Eldest has a list of things she feels Must be Done before she goes away to college in a year. And the first is:
- Can peaches with Mom to take to college next fall.
And why peaches?
Why can them?
It's not like we bottle fruit religiously around here. Every other year usually. Usually, applesauce and tomatoes. Lately, tomato paste balls in olive oil stored in the fridge.
Dried pears because the boughten ones are almost always sulphured.
Grape juice as we run out of it, when I also make grape & red wine vinegar jelly. And there are still jars of catsup and salsa down in the basement from a year or so ago.
Once in a blue moon, apricot jam. I used to make raspberry freezer jam but decided that was gilding the lily and so just freeze rasp- and blueberries naked these days (yes, of course I mean the berries - why do you ask?)
Fresh fruit is better nutrition by far. Bottled peaches are for me no necessity nor staple, but more a ready-made dessert, lucious in a light syrup half-honey/half-sugar, ready to keep company with hot tapioca or honey custard freckled with nutmeg.
Okay, there's a reason right there for canning peaches.
But,"Why?" I ask my daughter.
"I just think I can face anything if I have home-canned peaches under my bed."
That's good enough for me.
Eldest and I have canned peaches together before. In fact, a few years back she asked me to teach her how. I'd done it twice, I think, before. We pulled out our trusty Ball's Blue Book. Its pages warped with steam and sticky with syrups. And stood beside each other for an hour or two, talking, skinning and slicing ripe peaches, rubbing each other's shoulders.
I remember how it was standing for hours next to my mother - jabbering away at her while dipping the fruit in scalding water, fishing it out, easing the hot fruit into a sink of cold water, slipping the skins off, halving, quartering, filling the boiled jars with lovely fruit, lowering the rack full of heavy jars into the bubbling hot water bath, reaching in with the tongs to lift each bottle, setting it down with its sisters on a heavy towel, and then waiting for the plink as each lid sealed. My mom used to bottle bushel baskets and boxes after boxes - peaches, cherries, applesauce, pears - until I was eleven and we moved away from the orchards of the Intermountain West where it made some kind of sense to spend the time and money to can your own.

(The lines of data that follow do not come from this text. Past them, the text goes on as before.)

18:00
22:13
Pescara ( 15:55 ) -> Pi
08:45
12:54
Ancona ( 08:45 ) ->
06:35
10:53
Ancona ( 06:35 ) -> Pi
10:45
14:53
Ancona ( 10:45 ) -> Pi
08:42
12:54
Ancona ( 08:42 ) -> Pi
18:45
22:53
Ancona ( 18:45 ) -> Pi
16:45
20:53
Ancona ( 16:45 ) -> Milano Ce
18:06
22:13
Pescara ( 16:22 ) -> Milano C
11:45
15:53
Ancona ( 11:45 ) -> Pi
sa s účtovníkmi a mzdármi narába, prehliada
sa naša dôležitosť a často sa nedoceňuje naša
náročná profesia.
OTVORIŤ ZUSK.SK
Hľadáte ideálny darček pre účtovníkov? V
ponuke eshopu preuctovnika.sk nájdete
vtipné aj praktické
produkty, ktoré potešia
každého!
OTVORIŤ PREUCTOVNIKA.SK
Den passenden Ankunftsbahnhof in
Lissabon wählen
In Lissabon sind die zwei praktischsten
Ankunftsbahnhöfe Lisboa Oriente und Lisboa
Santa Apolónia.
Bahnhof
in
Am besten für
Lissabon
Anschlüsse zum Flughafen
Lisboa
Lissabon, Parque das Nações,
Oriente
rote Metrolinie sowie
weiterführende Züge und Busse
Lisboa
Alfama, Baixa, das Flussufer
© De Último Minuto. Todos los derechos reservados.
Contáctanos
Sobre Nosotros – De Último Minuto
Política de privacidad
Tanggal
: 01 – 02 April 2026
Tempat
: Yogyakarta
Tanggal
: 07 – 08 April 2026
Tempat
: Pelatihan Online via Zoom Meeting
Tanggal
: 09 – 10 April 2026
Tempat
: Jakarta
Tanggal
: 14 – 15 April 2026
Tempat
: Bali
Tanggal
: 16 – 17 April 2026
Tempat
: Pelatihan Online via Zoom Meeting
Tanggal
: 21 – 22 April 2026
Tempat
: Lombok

When I came back to that region of the world as a college student I assured my roommates one Saturday there were orchards - yes, very close-by, loads of them. We borrowed a car and drove. Past strip malls and gargantuan malls. Past developments of identical houses. And more developments. Industrial parks. Medical plazas. More housing developments.
No orchards.
"Is that enough?" I ask my daughter.
We've put the peaches in pint jars. They hold just over one peach each.
"Yeh, I just need to have a few. Like if I'm ever homesick."
They're letting such babies into colleges these days.
"Well, I've still got more peaches." And what am I going to do with them all?
"The rest of us like peaches, too, you know," says Fritz.